## YOUR GOAL
Copy out every line of the material below, character for character, apart from the pictures.

## DATA BLOCK

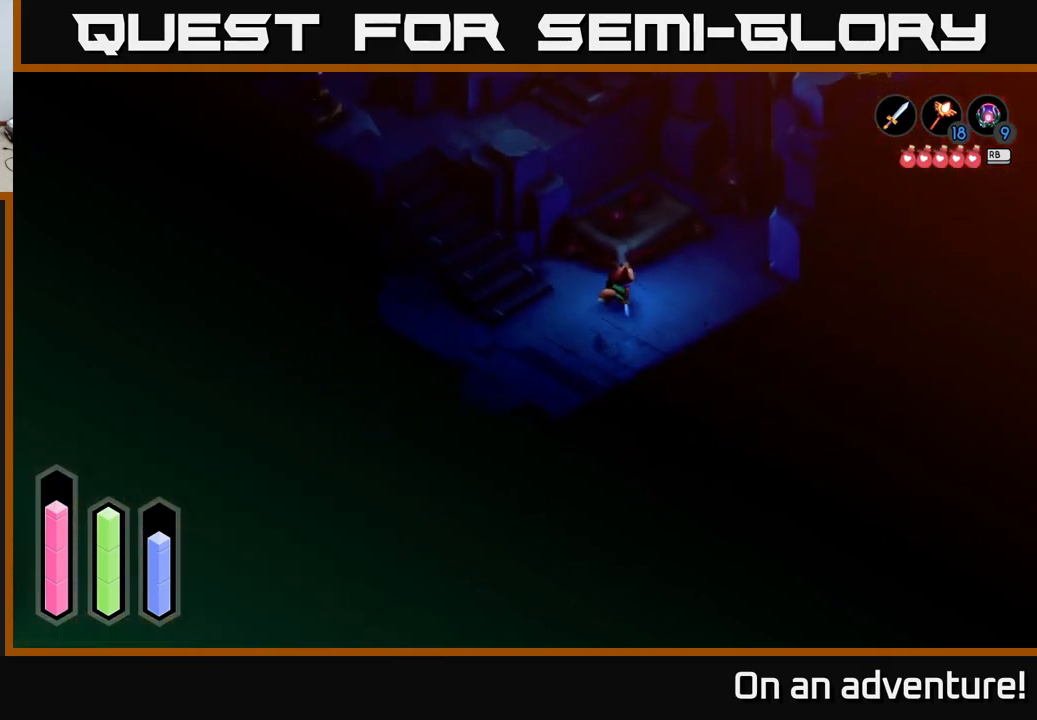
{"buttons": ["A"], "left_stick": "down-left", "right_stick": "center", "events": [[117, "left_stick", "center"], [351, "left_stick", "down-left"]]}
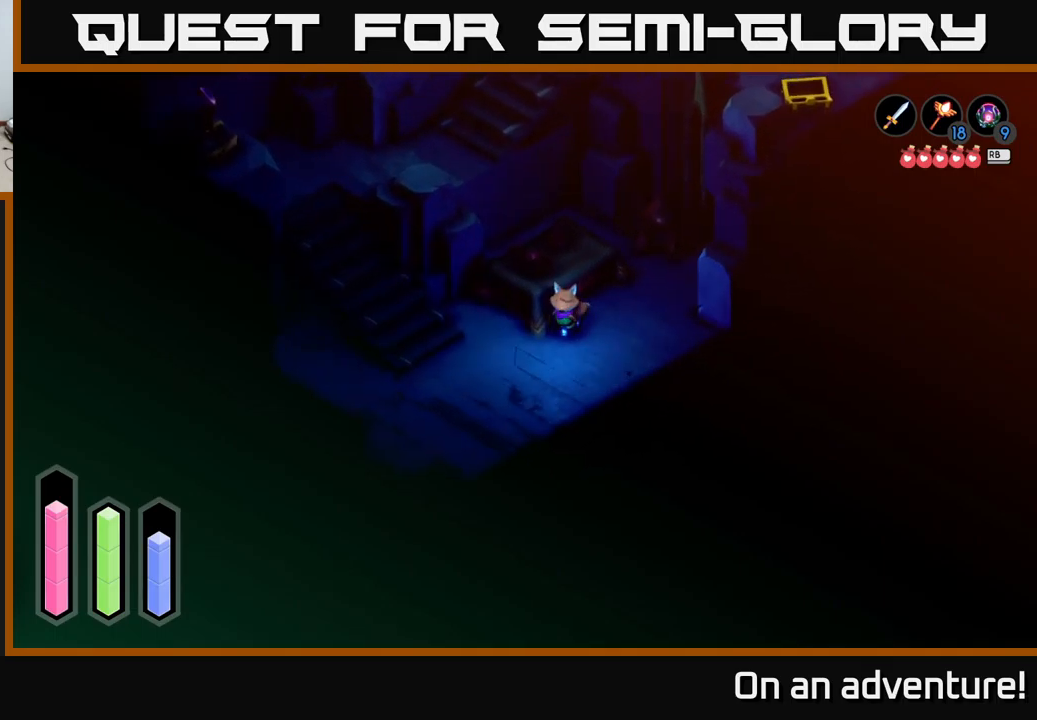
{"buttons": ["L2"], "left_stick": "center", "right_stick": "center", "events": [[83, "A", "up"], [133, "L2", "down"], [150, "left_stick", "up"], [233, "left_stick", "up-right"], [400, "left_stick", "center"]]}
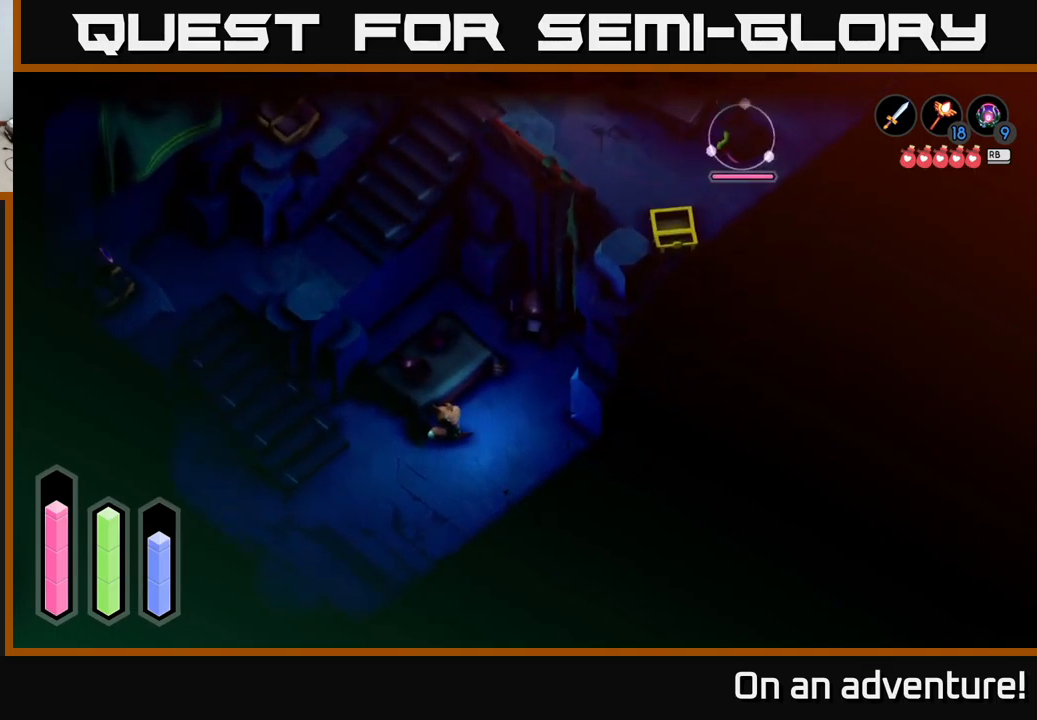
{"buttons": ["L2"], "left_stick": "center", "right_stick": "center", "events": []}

## ANSWER AREA
{"buttons": ["A"], "left_stick": "down-left", "right_stick": "center", "events": [[117, "left_stick", "center"], [351, "left_stick", "down-left"]]}
{"buttons": ["L2"], "left_stick": "center", "right_stick": "center", "events": [[83, "A", "up"], [133, "L2", "down"], [150, "left_stick", "up"], [233, "left_stick", "up-right"], [400, "left_stick", "center"]]}
{"buttons": ["L2"], "left_stick": "center", "right_stick": "center", "events": []}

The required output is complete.